Read just about any modern Christian book on the subject of marriage, and it will quickly become clear that sexual desire is regarded as a valid and important precursor to a healthy marriage. Once a couple is married it's their responsibility to keep the romance alive, of course, and (under normal circumstances) to remain married even if that desire fades over time.
It would be exceedingly rare, however, to find anyone who would counsel a heterosexual couple to marry in any case where the attraction was not mutual, with the promise that sexual fulfillment will eventually come if both husband and wife faithfully carry out their marital obligations to one another. And yet that is exactly what Exodus and Focus on the Family advocate for any ex-gay individual who isn't sold on remaining celibate.

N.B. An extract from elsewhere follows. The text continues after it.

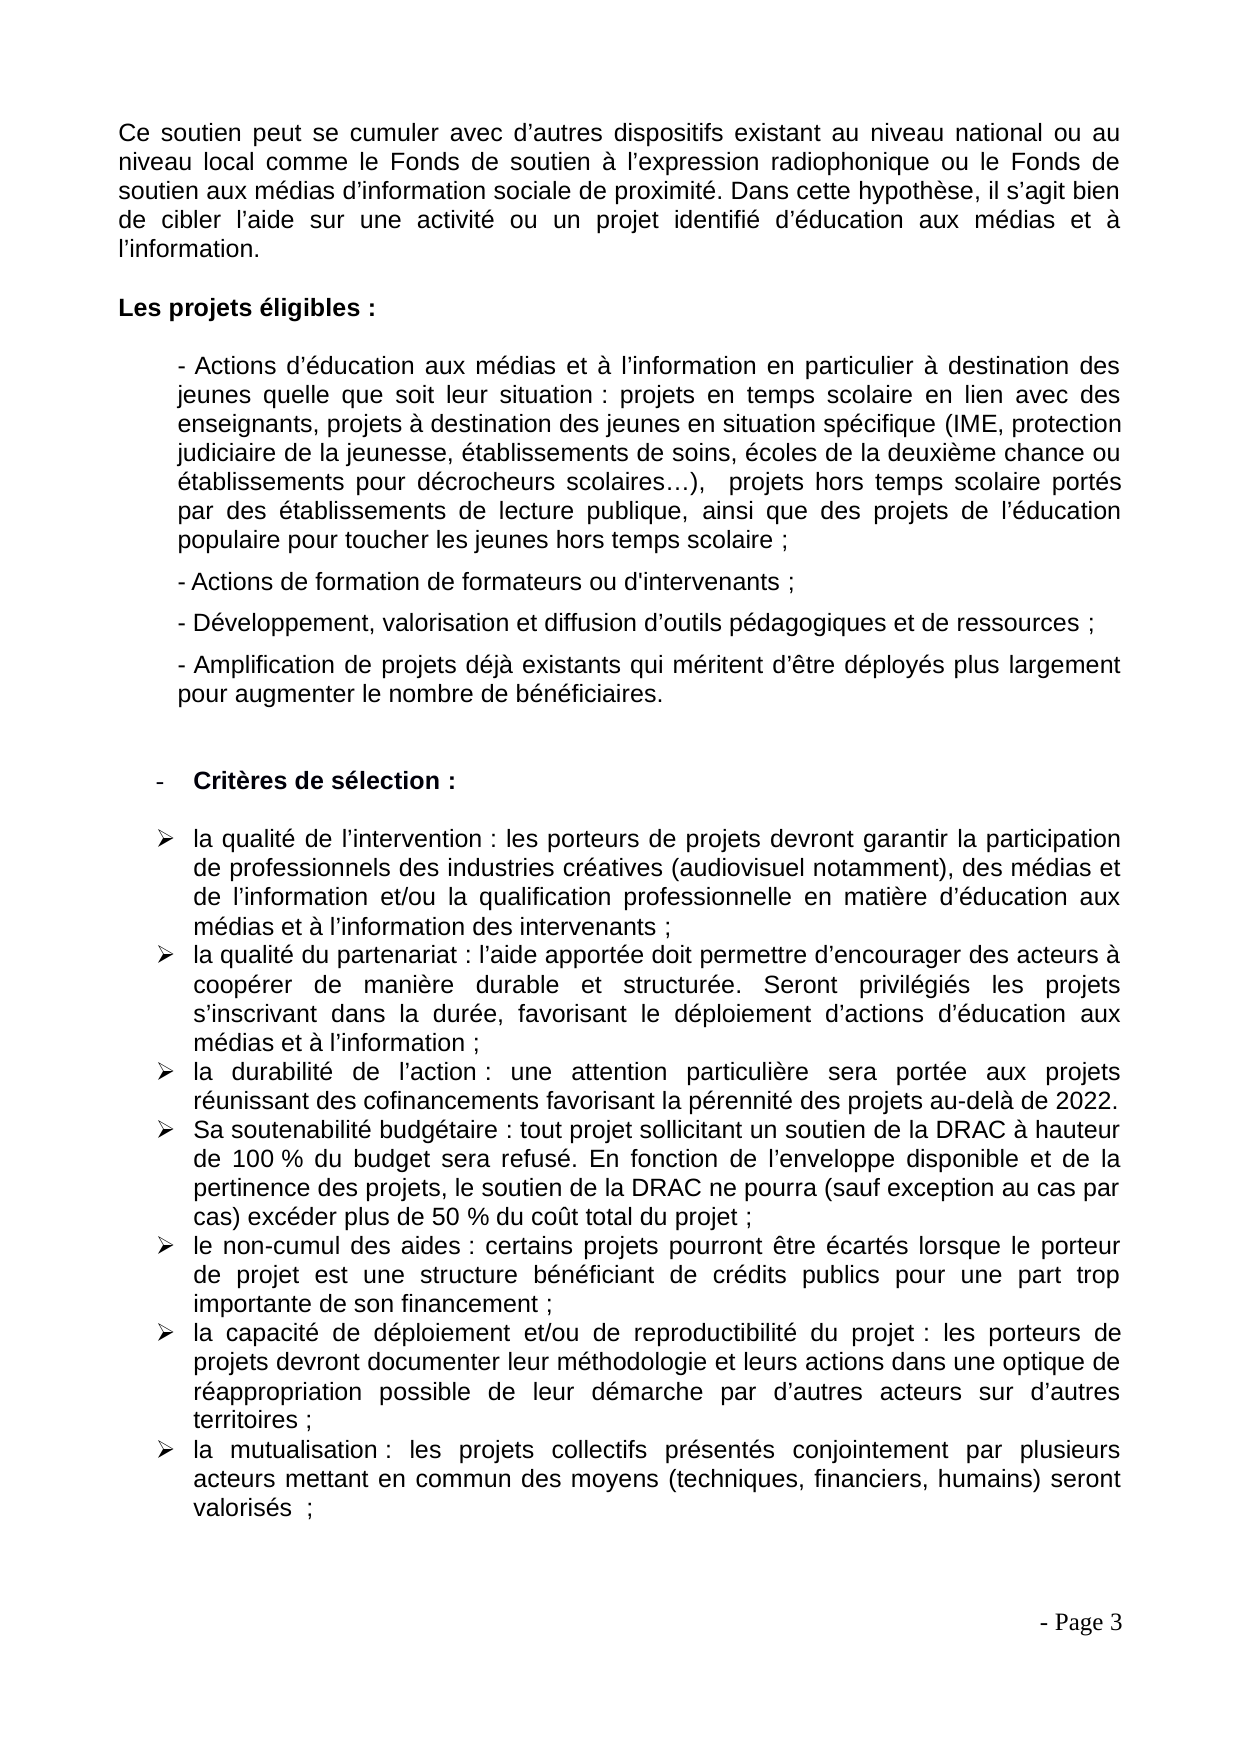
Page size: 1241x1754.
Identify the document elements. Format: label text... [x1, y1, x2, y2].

So is sexual attraction an important prerequisite to marriage or isn't it? If heterosexual marriage is the faithful ex-gay's duty even when sexual attraction is completely absent, does that make it a sin for the ex-gay's spouse to want what she (or he) would otherwise be allowed to expect from a heterosexual spouse - namely that their spouse desire them sexually?
And where does that leave the celibate individual? Historically the church has regarded celibacy as a superior state to marriage, going so far as to brand those who considered marriage to be equal to celibacy as heretics. Marriage was regarded as a concession to those who were too weak to control their sexual urges, but even within marriage sexual desire was seen as inherently sinful. It's only over the course of the last several centuries that the church has begun to elevate marriage above celibacy and even more recent that it has started to celebrate sexual intimacy as a positive component of the marriage bond.
Today, of course, nearly all evangelical Christians (and probably some Catholic Christians as well) hold marriage in worshipful esteem and regard celibacy as though it were a pitiable state. As the evidence has begun to mount in recent years that few gay individuals have any hope of ever developing heterosexual feelings, some evangelicals have begun to view celibacy as a necessity for such individuals, even though most of them would react in horror to the suggestion that lifelong celibacy might also be a desirable option for some of them.
That raises another question, though. If the historical church's low opinion of sexuality even within marriage - a stance that was universally held for over 15 centuries (at least in the Western church - I'm less familiar with the Eastern church's view of sexuality) - really was as backward and wrong as most modern Christians consider it, why should we view church tradition as a reliable authority on any issue regarding sexuality? I present that question without suggesting any answers, but it's one that deserves to be taken far more seriously than most Christians are likely willing.
Interestingly, the Exodus stance as put forward by Ensley comes closer to matching the historical church's position on sexuality than that held by the modern church, at least when it comes to homosexuals. But it's hardly too much to ask that those who see God's rules as being rigid, unambiguous and without exception should display consistency in their proclamations. When, then, can we expect to see Exodus begin to market its vision of duty-driven, desire-free marriage to a heterosexual audience?